I didn't make a 2019 blog entry because the year passed at lightning speed and I was busy up to my eyeballs with new feature requests, refactor necessities and, of course, defect slaying. Using Visual Studio 2019 Pro now. Visual Studio 2019 pro, the Visual Studio Installer and 4.8 .Net framework is practically getting big updates every week. It's not much different from 2017 other than it builds a bit slower. This is probably due to the updated compiler static analysis tool. I like this new functionality, here's why. I'm using .NET Framework 4.8 and C# compiler/language version 8.x. The updated tool alerts me to the new C# constructs and practically updates any code it finds with a click of button. So if I don't know how to use a new language construct, it shows me a preview of my source code rewritten using the latest C#. No radical changes to the C# language; mostly the language is becoming more terse (less characters and lines of source code to do the same things).
Real-time performance is still a problem in WPF XAML desktop land. But I get around the problem by writing performance critical code in the C programming language and P/Invoking from a C#/XAML GUI. Passing data between the two platforms can get pretty hairy though. Always using async/await Task.Run() to get off the UI thread. Task cancellation and async Task exception handling is tough to wrap your brains around.
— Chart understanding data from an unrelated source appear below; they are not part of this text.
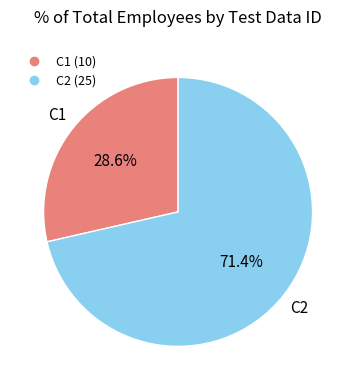

Is it true that C1 is 20% of the pie?

False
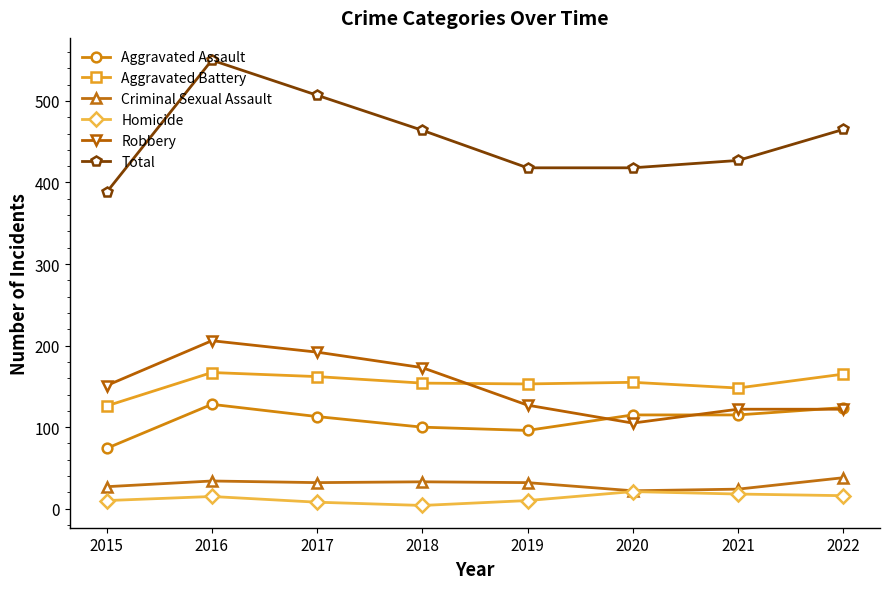

True or false: Aggravated Battery and Aggravated Assault cross at least once.

False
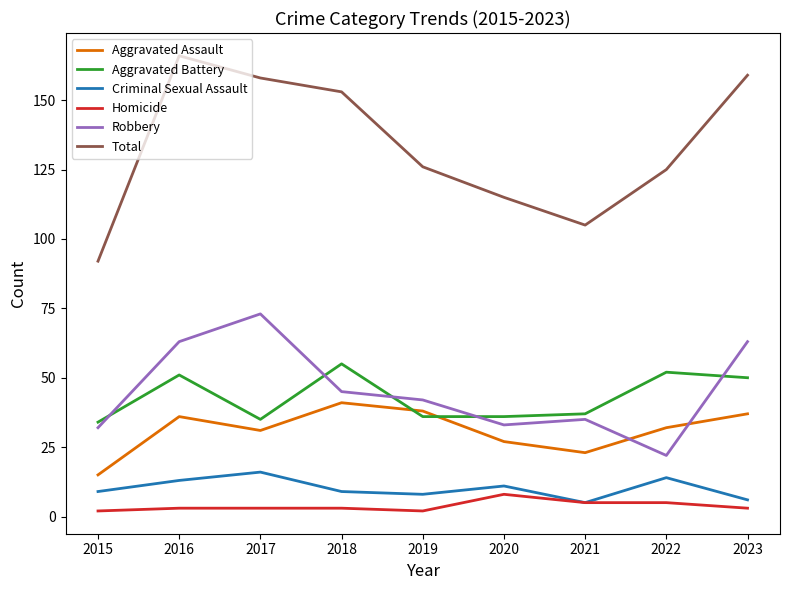

Reading left to right, what are all the values shown in this chart?

Aggravated Assault: 15	36	31	41	38	27	23	32	37
Aggravated Battery: 34	51	35	55	36	36	37	52	50
Criminal Sexual Assault: 9	13	16	9	8	11	5	14	6
Homicide: 2	3	3	3	2	8	5	5	3
Robbery: 32	63	73	45	42	33	35	22	63
Total: 92	166	158	153	126	115	105	125	159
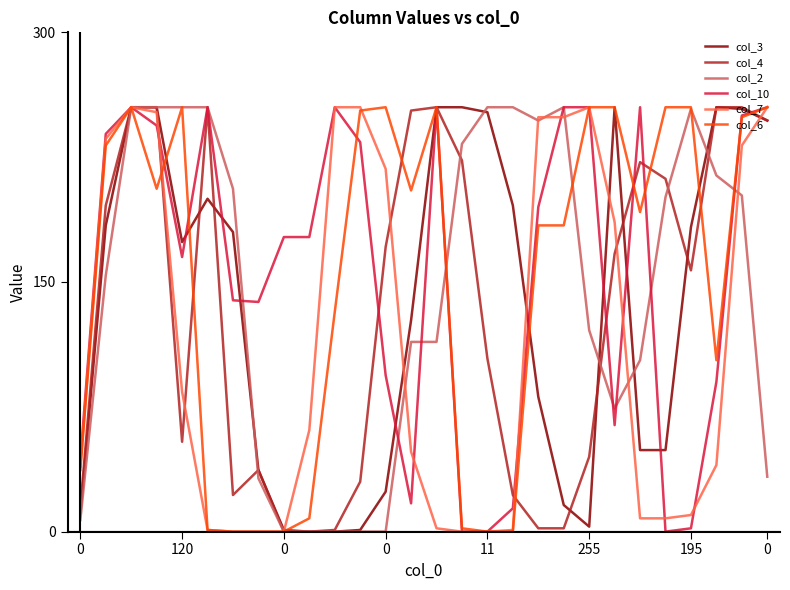

What is the maximum value shown in the chart?

255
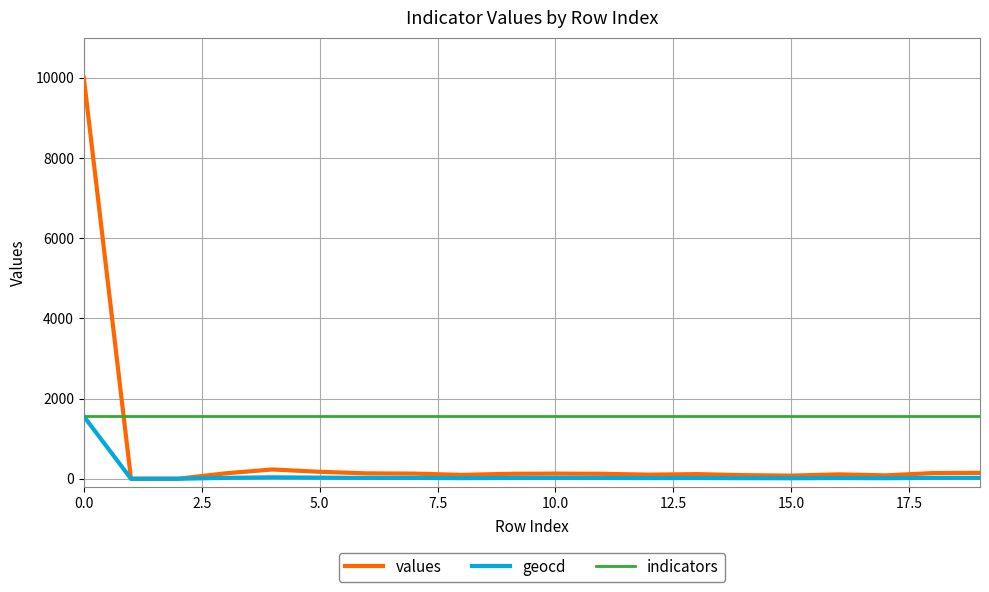

At how many categories does at least one series exceed 5283?

1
I want to move onto UWP and .NET Core because I understanding the data binding is easier and faster. Don't know about the graphic performance. I can move on UWP now because I've convinced most of my customers to move from Windows 7 to Windows 10. I may use UWP and .NET Core if another new, smallish, app is required. Years ago I did a Windows 8.1 UWP app and I really liked. But now, everybody is moving to .NET Core which didn't exist in the Windows 8.1 days.